Once I completed the beanie, I used this wonderful free pattern from Knot Your Nana's Crochet on how to make the ears. Like I said, I learned enough from the video tutorial to follow the written instructions, googling "magic rings" and "sc2tog" whenever I didn't know what to do.

Then, after looking for a few minutes on how to sew the ears on... I just winged it.

I think the final result was pretty adorable.




Friday, November 25, 2016

Crochet an Infant Football Helmet Hat

Like most alumnae, I'm proud of where I got my undergraduate degree! I bleed blue; go BYU cougars! Elin and her hubby, too, have such a pride, especially in our football team. This is loyal of them, since our football team is usually pretty ho-hum. Still, they religiously watch the games, all decked out in BYU apparel.

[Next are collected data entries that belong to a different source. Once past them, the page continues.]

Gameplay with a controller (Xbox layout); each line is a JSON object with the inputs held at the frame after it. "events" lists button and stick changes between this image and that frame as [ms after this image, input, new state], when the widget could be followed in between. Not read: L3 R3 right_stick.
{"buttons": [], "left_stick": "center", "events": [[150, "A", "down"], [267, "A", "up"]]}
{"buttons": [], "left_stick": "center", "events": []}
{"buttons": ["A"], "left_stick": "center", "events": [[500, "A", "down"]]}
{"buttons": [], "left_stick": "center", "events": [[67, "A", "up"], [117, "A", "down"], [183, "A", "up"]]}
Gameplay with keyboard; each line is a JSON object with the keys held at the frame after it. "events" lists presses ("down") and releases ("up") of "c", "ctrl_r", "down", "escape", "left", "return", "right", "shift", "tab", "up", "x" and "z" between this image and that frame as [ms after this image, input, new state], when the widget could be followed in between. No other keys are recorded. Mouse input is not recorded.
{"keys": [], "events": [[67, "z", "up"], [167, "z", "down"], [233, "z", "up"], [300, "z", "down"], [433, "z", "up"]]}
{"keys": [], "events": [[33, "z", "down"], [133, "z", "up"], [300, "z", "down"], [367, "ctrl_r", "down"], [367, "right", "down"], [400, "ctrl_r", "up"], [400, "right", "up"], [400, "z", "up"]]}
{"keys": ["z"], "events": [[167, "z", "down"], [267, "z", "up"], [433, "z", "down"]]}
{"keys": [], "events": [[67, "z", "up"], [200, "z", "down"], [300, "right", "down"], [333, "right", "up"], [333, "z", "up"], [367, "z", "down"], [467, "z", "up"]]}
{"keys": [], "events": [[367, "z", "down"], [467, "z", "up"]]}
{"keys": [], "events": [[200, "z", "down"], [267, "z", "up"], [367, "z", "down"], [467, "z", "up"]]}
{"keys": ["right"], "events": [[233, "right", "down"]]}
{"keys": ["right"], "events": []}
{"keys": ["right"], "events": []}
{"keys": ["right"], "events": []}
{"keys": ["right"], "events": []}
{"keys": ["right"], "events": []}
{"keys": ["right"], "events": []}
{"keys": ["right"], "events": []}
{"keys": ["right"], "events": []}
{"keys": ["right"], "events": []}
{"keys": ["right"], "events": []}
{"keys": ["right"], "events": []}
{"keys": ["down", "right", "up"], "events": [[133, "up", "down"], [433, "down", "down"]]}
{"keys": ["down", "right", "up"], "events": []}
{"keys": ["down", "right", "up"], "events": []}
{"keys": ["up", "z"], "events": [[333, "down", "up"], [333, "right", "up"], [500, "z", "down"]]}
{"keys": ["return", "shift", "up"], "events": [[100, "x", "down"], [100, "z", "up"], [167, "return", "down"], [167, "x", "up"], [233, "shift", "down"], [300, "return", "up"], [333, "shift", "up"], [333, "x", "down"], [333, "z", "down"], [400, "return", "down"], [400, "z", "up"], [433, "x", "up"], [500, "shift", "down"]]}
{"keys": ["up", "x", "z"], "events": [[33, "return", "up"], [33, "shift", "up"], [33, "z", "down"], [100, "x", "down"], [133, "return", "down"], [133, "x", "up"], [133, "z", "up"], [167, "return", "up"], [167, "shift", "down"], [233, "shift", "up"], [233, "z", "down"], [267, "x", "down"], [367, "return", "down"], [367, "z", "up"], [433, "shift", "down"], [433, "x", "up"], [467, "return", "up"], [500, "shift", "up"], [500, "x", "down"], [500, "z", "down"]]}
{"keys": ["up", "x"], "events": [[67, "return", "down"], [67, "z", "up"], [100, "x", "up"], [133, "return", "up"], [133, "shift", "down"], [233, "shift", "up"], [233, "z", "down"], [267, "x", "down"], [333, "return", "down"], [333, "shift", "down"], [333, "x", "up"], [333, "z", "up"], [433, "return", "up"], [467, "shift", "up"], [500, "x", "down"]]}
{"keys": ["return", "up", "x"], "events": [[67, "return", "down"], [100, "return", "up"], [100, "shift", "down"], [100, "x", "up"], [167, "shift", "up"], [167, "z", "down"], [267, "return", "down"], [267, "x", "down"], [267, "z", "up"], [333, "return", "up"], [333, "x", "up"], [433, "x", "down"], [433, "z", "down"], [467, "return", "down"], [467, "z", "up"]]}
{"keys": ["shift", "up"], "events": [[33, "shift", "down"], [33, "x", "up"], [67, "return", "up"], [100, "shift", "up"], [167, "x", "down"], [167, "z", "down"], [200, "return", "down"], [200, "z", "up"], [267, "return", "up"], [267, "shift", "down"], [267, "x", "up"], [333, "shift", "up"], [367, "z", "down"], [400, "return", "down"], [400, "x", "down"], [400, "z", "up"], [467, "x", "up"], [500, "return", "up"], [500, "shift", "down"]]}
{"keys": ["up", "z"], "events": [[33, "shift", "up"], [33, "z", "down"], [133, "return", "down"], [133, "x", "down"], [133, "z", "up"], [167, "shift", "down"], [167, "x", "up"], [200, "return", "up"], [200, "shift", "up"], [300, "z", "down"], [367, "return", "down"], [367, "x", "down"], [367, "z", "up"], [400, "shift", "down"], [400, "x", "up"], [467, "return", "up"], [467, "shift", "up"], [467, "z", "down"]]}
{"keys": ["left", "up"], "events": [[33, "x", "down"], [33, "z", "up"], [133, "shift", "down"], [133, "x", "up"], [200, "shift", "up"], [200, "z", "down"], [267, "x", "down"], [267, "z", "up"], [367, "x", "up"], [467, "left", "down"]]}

Elin and I are living parallel pregnancies, and I thought it would be perfect to crochet her little bun in the oven a BYU football helmet hat. There were, of course, a few barriers to this:
  1.  I really don't know how to crochet. I'd only made one thing: SourPatch's Halloween Dobby hat.
  2. There's no tutorial specific to such a helmet. 
  3. I really don't know how to crochet.
Still, despite these difficulties, I forged ahead, and here's the result:



I decided to work off of this free pattern from Breezybot. So cute, and I love it when talented people generously post their patterns for free. I do wish I'd read some of the comments posted below before I began, however. Several people had trouble getting the stitch count to add up. So did I. I pulled out and re-crocheted one of the rows multiple times before giving up and continuing on with an altered stitch count from the pattern. Still, it worked out! Also, I used a larger hook than recommended, hoping the hat would come out on the larger side. No such luck; this is definitely a newborn size. This is probably fine for a baby born in Texas; he won't have very many occasions to wear warm hats after he outgrows it.

I then found a tutorial to make an oval and another to make the letter "Y." I had to cut back on the stitch count of the "Y" to make it small enough for the hat. I carefully sewed my appliques (and the button in the tutorial) onto the hat with a yarn needle. I was pleased with how it turned out, and now am just excited to see it on my nephew!